I'm also wondering if you've thought of going the DBaaS route. It looks like AWS is charging an ~80% premium for RDS over regular on-demand instances. If you're managing a fleet of them and getting lower pricing (through committed-use discounts and negotiation) you could potentially get good margin there. For example, AWS charges $280/mo (on-demand) for an M5.2xLarge and $500/mo (on-demand) for the same instance for MySQL RDS (single AZ). So Amazon is already asking for an additional $220 and then you'd like $90/database ($450 / 5 databases on the standard plan). It seems like there might be more opportunity in the DBaaS markup than in trying to convince someone to use your tuning engine.
From your video, it doesn't sound like OtterTune does this, but it might be worth thinking about: maybe not just tuning the database, but also offering suggestions on potential anti-patterns happening.
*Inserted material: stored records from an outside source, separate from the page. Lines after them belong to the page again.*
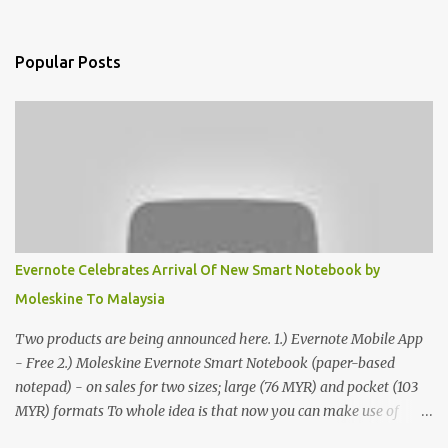
Popular Posts
Evernote Celebrates Arrival Of New Smart Notebook by
Moleskine To Malaysia
Two products are being announced here. 1.) Evernote Mobile App
- Free 2.) Moleskine Evernote Smart Notebook (paper-based
notepad) - on sales for two sizes; large (76 MYR) and pocket (103
MYR) formats To whole idea is that now you can make use of
Moleskine Evernote Smart Notebook to write notes into paper, by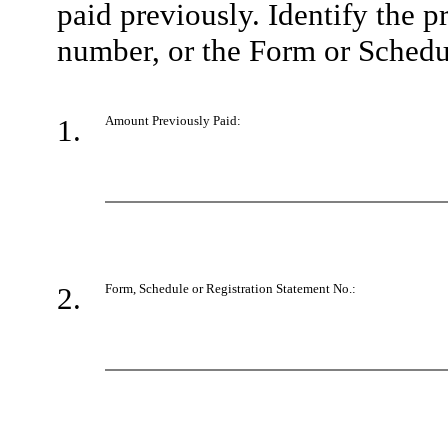
paid previously. Identify the p
number, or the Form or Schedule
1.
Amount Previously Paid:
2.
Form, Schedule or Registration Statement No.: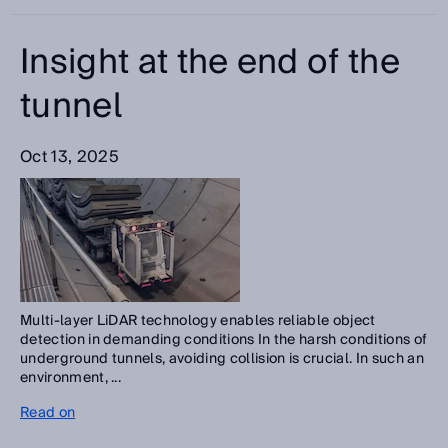
Insight at the end of the
tunnel
Oct 13, 2025
Multi-layer LiDAR technology enables reliable object
detection in demanding conditions In the harsh conditions of
underground tunnels, avoiding collision is crucial. In such an
environment, ...
Read on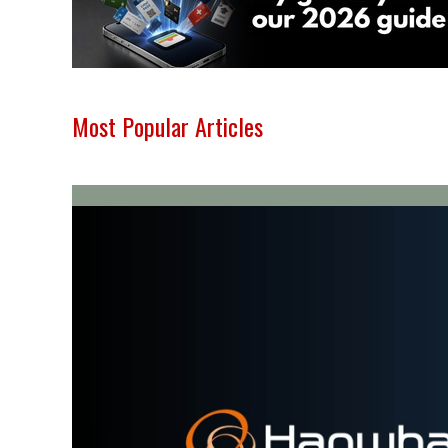
Most Popular Articles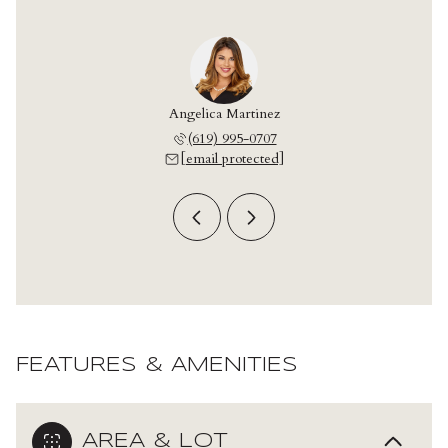
onzalez
Angelica Martinez
Leo Go
 709-2042
(619) 995-0707
(619) 
 protected]
[email protected]
[email 
FEATURES & AMENITIES
AREA & LOT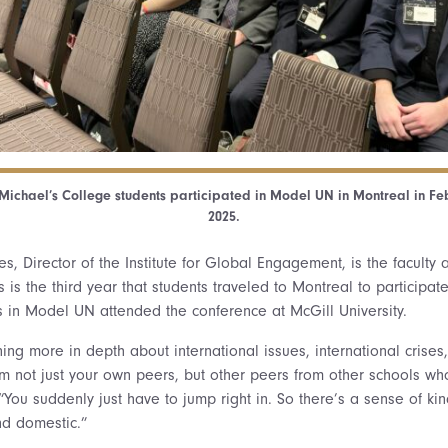
 Michael’s College students participated in Model UN in Montreal in Fe
2025.
es, Director of the Institute for Global Engagement, is the faculty
s is the third year that students traveled to Montreal to participat
ts in Model UN attended the conference at McGill University.
ing more in depth about international issues, international crises
m not just your own peers, but other peers from other schools w
“You suddenly just have to jump right in. So there’s a sense of kin
nd domestic.”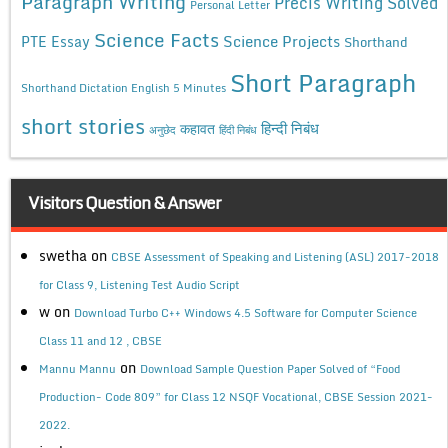
Paragraph Writing
Precis Writing Solved
Personal Letter
Science Facts
Science Projects
PTE Essay
Shorthand
Short Paragraph
Shorthand Dictation English 5 Minutes
short stories
कहावत
हिन्दी निबंध
अनुछेद
हिंदी निबंध
Visitors Question & Answer
swetha
on
CBSE Assessment of Speaking and Listening (ASL) 2017-2018
for Class 9, Listening Test Audio Script
w
on
Download Turbo C++ Windows 4.5 Software for Computer Science
Class 11 and 12 , CBSE
on
Mannu Mannu
Download Sample Question Paper Solved of “Food
Production- Code 809” for Class 12 NSQF Vocational, CBSE Session 2021-
2022.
For example, if someone has code that should be using connection pools and isn't, it could be helpful to present it as something potentially important. Likewise, let's say that there are unindexed queries. Detecting that and recommending solutions is helpful. That seems like it could offer ongoing benefit.
Speaking of ongoing benefit, would there be a lot of benefit to paying for more than one month? In the 5 minute video, it showed the configuration stabilizing pretty quickly once it reached a good place. Assuming that my access patterns remain relatively the same, it seems like I could just continue with that configuration. Maybe I could sign up for one month every year to get a check-up. This isn't meant to be a criticism. It's more that I've seen so many customers exploit holes in SaaS pricing. If you're counting on recurring revenue, what happens if a customer notices that after a day they don't need the knobs tuned anymore? Can I get that $450 5-DB plan and run it on 5 databases on Monday, remove it from those 5 databases on Tuesday and apply it to 5 new databases on Tuesday (effectively getting 150 databases per month for the price of 5)? Or maybe there is a need to be tuning the configuration hourly/daily (though that seems less likely).
I do like the idea of auto-tuned knobs and it seems like a great service. I guess it's just hard to try if, like me, you're not on AWS. I'm sure that most people are so I'm not suggesting it's an inappropriate restriction for the free tier. Really cool and congrats on VLDB!